接下来就是利用训练的模型来做识别了，plz see

# coding:utf-8

import tensorflow as tf

import numpy as np

import cv2

#初始化单个卷积核上的参数

def weight_variable(shape):

    initial = tf.truncated_normal(shape, stddev=0.1)

    return tf.Variable(initial)

#初始化单个卷积核上的偏置值

def bias_variable(shape):

    initial = tf.constant(0.1, shape=shape)

    return tf.Variable(initial)

#输入特征x，用卷积核W进行卷积运算，strides为卷积核移动步长，

#padding表示是否需要补齐边缘像素使输出图像大小不变

def conv2d(x, W):

    return tf.nn.conv2d(x, W, strides=[1, 1, 1, 1], padding='SAME')

#对x进行最大池化操作，ksize进行池化的范围，

def max_pool_2x2(x):

    return tf.nn.max_pool(x, ksize=[1, 2, 2, 1],strides=[1, 2, 2, 1], padding='SAME')

#

    # 定义会话

with tf.Session() as sess:

    #声明输入图片数据，类别

    x = tf.placeholder(tf.float32,[None,784])

    x_img = tf.reshape(x , [-1,28,28,1])

    W_conv1 = weight_variable([5, 5, 1, 32])

    b_conv1 = bias_variable([32])

    #进行卷积操作，并添加relu激活函数

    h_conv1 = tf.nn.relu(conv2d(x_img,W_conv1) + b_conv1)

    #进行最大池化

    h_pool1 = max_pool_2x2(h_conv1)

    W_conv2 = weight_variable([5,5,32,64])

    b_conv2 = bias_variable([64])

    # 同理第二层卷积层

    h_conv2 = tf.nn.relu(conv2d(h_pool1, W_conv2) + b_conv2)

    h_pool2 = max_pool_2x2(h_conv2)

    W_fc1 = weight_variable([7*7*64,1024])

    b_fc1 = bias_variable([1024])

    #将卷积的产出展开

    h_pool2_flat = tf.reshape(h_pool2,[-1,7*7*64])

    #神经网络计算，并添加relu激活函数

    h_fc1 = tf.nn.relu(tf.matmul(h_pool2_flat,W_fc1) + b_fc1)

--

### 材料问题
1. 判断下列说法是否与这段卷积网络代码相符，每条回答"是"或"否"，并原样引用代码中起决定作用的文字：(a) 第一层卷积核大小为5×5，输出32个通道；(b) 池化采用的是平均池化；(c) 偏置值初始化为0.1。
2. 请从这段卷积网络代码停下的地方接着往下写。

已保存的数据条目:

--

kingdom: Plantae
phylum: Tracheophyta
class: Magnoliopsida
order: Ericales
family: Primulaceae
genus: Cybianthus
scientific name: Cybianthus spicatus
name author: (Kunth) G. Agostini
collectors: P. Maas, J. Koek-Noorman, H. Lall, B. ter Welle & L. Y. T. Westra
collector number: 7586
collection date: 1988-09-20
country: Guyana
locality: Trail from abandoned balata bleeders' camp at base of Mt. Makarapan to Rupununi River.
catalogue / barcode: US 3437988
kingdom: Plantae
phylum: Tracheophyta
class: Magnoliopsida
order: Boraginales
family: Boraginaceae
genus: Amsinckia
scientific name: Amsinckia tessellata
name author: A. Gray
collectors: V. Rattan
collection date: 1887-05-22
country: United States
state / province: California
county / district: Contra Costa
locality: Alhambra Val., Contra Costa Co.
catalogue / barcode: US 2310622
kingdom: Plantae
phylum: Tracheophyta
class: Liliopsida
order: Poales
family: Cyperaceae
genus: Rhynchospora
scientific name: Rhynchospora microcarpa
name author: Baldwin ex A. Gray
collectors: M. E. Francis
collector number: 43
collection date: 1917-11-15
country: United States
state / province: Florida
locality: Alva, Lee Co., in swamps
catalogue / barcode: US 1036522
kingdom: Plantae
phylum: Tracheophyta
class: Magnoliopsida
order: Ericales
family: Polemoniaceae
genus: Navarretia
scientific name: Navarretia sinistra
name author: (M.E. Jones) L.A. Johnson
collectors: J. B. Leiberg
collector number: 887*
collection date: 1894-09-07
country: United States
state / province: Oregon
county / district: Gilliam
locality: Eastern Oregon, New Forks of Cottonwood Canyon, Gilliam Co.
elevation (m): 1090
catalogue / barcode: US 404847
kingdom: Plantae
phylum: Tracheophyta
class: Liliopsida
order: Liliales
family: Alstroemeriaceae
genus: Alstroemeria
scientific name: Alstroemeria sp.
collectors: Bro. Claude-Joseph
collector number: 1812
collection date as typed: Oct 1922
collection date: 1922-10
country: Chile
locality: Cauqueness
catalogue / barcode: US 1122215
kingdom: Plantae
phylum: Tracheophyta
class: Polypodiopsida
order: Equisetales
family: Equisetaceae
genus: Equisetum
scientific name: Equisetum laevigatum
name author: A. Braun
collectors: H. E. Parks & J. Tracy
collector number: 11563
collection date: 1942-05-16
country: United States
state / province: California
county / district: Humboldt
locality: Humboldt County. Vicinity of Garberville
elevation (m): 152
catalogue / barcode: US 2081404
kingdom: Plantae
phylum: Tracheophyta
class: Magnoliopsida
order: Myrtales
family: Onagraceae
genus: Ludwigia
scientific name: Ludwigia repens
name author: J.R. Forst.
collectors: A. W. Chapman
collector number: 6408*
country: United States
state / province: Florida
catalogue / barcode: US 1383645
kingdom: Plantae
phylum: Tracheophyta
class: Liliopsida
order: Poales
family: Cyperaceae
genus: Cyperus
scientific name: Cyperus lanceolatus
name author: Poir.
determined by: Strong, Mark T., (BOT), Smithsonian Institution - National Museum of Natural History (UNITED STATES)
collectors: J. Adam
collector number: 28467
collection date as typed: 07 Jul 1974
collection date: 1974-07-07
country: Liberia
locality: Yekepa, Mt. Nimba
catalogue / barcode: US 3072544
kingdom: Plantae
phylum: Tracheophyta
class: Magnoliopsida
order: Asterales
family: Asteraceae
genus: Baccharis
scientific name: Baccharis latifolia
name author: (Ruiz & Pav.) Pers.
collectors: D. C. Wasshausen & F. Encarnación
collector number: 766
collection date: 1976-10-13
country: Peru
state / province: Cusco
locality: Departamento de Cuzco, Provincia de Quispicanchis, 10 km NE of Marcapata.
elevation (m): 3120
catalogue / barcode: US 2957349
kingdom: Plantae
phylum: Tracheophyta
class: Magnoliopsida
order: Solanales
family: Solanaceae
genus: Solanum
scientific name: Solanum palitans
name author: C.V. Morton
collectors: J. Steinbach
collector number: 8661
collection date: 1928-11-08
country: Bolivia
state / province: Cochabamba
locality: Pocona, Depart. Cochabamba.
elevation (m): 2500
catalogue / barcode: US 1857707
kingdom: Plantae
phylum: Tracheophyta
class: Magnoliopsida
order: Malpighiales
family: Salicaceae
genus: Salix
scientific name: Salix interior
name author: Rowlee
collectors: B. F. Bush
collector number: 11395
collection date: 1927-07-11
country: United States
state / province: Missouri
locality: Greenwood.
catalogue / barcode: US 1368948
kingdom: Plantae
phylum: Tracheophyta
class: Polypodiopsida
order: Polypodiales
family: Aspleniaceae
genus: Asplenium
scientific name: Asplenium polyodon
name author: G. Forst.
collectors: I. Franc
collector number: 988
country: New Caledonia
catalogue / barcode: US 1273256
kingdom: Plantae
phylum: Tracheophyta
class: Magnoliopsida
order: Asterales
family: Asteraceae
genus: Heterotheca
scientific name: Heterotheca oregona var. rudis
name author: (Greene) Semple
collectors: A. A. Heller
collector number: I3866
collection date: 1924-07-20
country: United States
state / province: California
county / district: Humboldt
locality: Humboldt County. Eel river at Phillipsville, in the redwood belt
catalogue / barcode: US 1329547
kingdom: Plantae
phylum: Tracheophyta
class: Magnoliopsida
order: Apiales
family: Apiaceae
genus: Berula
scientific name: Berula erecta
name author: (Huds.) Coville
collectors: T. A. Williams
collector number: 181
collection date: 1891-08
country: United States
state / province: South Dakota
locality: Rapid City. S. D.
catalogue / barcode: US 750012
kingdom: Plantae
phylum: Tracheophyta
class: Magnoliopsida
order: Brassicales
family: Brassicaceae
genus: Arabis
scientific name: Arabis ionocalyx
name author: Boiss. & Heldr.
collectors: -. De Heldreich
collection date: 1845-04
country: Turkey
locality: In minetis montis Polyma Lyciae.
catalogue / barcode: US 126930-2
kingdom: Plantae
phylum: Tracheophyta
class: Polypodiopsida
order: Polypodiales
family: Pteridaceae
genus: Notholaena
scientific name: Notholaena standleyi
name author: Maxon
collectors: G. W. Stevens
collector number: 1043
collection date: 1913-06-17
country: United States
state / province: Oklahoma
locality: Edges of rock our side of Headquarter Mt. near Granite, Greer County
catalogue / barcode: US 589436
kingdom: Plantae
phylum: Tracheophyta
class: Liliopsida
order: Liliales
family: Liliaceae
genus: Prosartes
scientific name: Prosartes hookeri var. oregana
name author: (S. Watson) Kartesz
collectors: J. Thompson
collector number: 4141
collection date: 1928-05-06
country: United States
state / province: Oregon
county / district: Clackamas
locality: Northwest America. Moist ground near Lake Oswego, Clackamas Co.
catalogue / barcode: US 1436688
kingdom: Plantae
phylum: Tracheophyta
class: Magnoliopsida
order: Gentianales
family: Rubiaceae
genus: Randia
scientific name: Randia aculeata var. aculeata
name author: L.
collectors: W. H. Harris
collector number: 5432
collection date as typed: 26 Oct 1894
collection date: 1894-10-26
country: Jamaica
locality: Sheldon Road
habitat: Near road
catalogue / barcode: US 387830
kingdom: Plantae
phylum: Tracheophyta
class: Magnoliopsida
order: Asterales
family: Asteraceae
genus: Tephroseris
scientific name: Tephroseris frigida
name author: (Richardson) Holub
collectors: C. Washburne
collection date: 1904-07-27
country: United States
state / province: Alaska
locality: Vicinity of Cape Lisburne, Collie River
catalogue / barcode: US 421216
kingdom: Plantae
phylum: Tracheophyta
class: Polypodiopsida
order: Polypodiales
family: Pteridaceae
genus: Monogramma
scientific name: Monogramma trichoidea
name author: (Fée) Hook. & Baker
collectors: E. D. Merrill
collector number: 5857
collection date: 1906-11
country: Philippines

--

### 参考答案
1.
(a) 是："W_conv1 = weight_variable([5, 5, 1, 32])"
(b) 否："对x进行最大池化操作"
(c) 是："initial = tf.constant(0.1, shape=shape)"

2.
    keep_prob = tf.placeholder(tf.float32)

    h_fc1_drop = tf.nn.dropout(h_fc1, keep_prob)

    W_fc2 = weight_variable([1024,10])

    b_fc2 = bias_variable([10])

    # 引用mnist训练好的保存的模型

    saver = tf.train.Saver(write_version=tf.train.SaverDef.V1)

    saver.restore(sess, 'model_data/save_net.ckpt')

    #输出层，使用softmax进行多分类

    y_conv=tf.nn.softmax(tf.matmul(h_fc1, W_fc2) + b_fc2)

    im = cv2.imread('save/img4_4.png', cv2.IMREAD_GRAYSCALE)

    im = cv2.resize(im, (28, 28), interpolation=cv2.INTER_CUBIC)

    img = cv2.GaussianBlur(im, (3, 3), 0)

    # 图片预处理

    # 数据从0~255转为-0.5~0.5

    img_gray = (im - (255 / 2.0)) / 255

    # img_gray = (im)/255

    # for i in range(28):

    #    for j in range(28):

    #        if img_gray[i][j]<=0.5:

    #            img_gray[i][j]=0

    #        else:

    #            img_gray[i][j]=1

    cv2.imshow('out',img_gray)

    cv2.waitKey(0)

    x_img = np.reshape(img_gray, [-1, 784])

    output = sess.run(y_conv , feed_dict = {x:x_img})

    print('the y_con :  ', '\n',output)

    print('the predict is : ', np.argmax(output))

结果如下：

这里的数字识别大致过程差不多就这样，虽然表面看起来很完美，但是还有些数字没有识别正确，我举的例子数字是都识别出来了，但是其他的数字还有点问题，这里在随后我解决了，再做补充吧。